Wednesday, September 17, 2025

Therapist cheers up staff, patients with his guitar at Mexico City Covid ward

They say that laughter is the best medicine, but in Mexico City’s Juárez Hospital, psychologist Javier Coss is using the power of his guitar to serenade patients, doctors, and staff in the Covid-19 ward with classic songs to reduce stress levels.

“I carry my guitar with me, and I play music for the doctors, for the nurses, for the patients in the hallway because it’s a way in which I can … change the tense atmosphere, and if possible, give them a moment of contemplation.”

Coss’s song selection varies from Cuban singer-songwriter Silvio Rodríguez to the international pop-rock band Caifanes. Staff apparently appreciate the value of his music therapy: at one point, he said, a nurse asked to borrow his guitar so she could play a song while Coss sang along, “so that she could just ease her stress a bit and connect with herself,” he said. 

Coss, part of a team of psychologists assisting the staff and patients with psychological counseling, has worked at the hospital for three years. In addition to providing therapeutic assistance and music performances, he and his team also manage patients’ communication with their families via videoconferencing calls. He sees it all as part of a package of strategies to keep patients’ motivation up as they try to recover from an illness that isolates them from everyone.

“We have to achieve this emotional closeness with the patients because somehow or other we must keep them motivated,” he said.

A hospital worker listens as Coss entertains staff and patients.
A hospital worker listens as Coss entertains staff and patients.

Hospital Juárez is one of the nation’s biggest hospitals. On a daily basis, it attends to hundreds of Covid-19 patients. Despite having seen a recent decrease in coronavirus patients, the medical and administrative staff have been working through Mexico City’s worst pandemic and many are suffering from chronic stress and burnout.

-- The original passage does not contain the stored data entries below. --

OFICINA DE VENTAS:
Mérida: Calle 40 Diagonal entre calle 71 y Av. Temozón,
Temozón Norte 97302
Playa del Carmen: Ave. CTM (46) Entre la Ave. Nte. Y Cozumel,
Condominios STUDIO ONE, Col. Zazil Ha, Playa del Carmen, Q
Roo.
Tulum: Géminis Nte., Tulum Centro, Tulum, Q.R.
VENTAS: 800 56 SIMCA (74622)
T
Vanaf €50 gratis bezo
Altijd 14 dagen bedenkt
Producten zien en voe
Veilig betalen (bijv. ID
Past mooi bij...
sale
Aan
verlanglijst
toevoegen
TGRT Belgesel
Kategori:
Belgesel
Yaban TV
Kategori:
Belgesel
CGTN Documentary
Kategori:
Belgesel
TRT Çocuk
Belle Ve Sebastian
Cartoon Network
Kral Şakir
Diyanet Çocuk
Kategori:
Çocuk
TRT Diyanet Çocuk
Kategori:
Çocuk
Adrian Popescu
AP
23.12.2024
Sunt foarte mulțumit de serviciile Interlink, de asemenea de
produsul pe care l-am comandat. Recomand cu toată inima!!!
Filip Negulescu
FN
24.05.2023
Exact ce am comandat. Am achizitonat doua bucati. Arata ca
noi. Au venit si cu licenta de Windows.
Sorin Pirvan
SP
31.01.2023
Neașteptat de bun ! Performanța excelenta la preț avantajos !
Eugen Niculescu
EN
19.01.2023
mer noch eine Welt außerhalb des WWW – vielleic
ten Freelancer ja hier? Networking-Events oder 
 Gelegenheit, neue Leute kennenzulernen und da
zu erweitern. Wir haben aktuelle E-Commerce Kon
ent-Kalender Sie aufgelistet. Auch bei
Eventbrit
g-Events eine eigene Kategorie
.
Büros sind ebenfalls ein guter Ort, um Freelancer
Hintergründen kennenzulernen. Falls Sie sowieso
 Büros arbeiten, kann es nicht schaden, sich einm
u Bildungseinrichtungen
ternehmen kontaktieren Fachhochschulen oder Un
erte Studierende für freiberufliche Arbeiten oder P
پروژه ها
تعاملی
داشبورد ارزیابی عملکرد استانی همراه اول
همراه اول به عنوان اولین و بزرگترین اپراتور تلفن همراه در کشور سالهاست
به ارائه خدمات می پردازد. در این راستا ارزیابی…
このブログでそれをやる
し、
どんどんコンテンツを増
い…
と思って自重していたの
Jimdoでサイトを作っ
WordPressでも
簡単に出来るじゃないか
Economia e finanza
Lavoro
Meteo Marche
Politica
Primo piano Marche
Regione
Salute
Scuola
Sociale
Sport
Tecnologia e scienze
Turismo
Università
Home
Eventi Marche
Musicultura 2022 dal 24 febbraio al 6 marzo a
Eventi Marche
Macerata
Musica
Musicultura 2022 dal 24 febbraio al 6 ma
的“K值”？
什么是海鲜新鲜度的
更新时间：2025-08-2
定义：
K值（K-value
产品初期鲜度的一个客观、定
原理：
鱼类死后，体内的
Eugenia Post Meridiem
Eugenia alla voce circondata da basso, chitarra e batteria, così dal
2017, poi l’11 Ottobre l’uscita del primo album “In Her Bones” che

Coss himself is not immune. When he began working in the Covid-19 ward, he was scared. He had to completely change the way he dressed and wear gloves, two or three layers of masks, and a shield. Outside of work he has had to change his socialization patterns — not seeing his parents and reducing his interactions with his children. But once he felt he could safely enter the ward with adequate protection, he began to lose his fear.

He says he now feels proud to be working at the hospital because it’s made him realize the importance and interconnectedness of each of the hospital’s departments. Before the pandemic, he said, he thought of all the staff as being in their own isolated spheres doing their own tasks but all are in fact connected and integrated.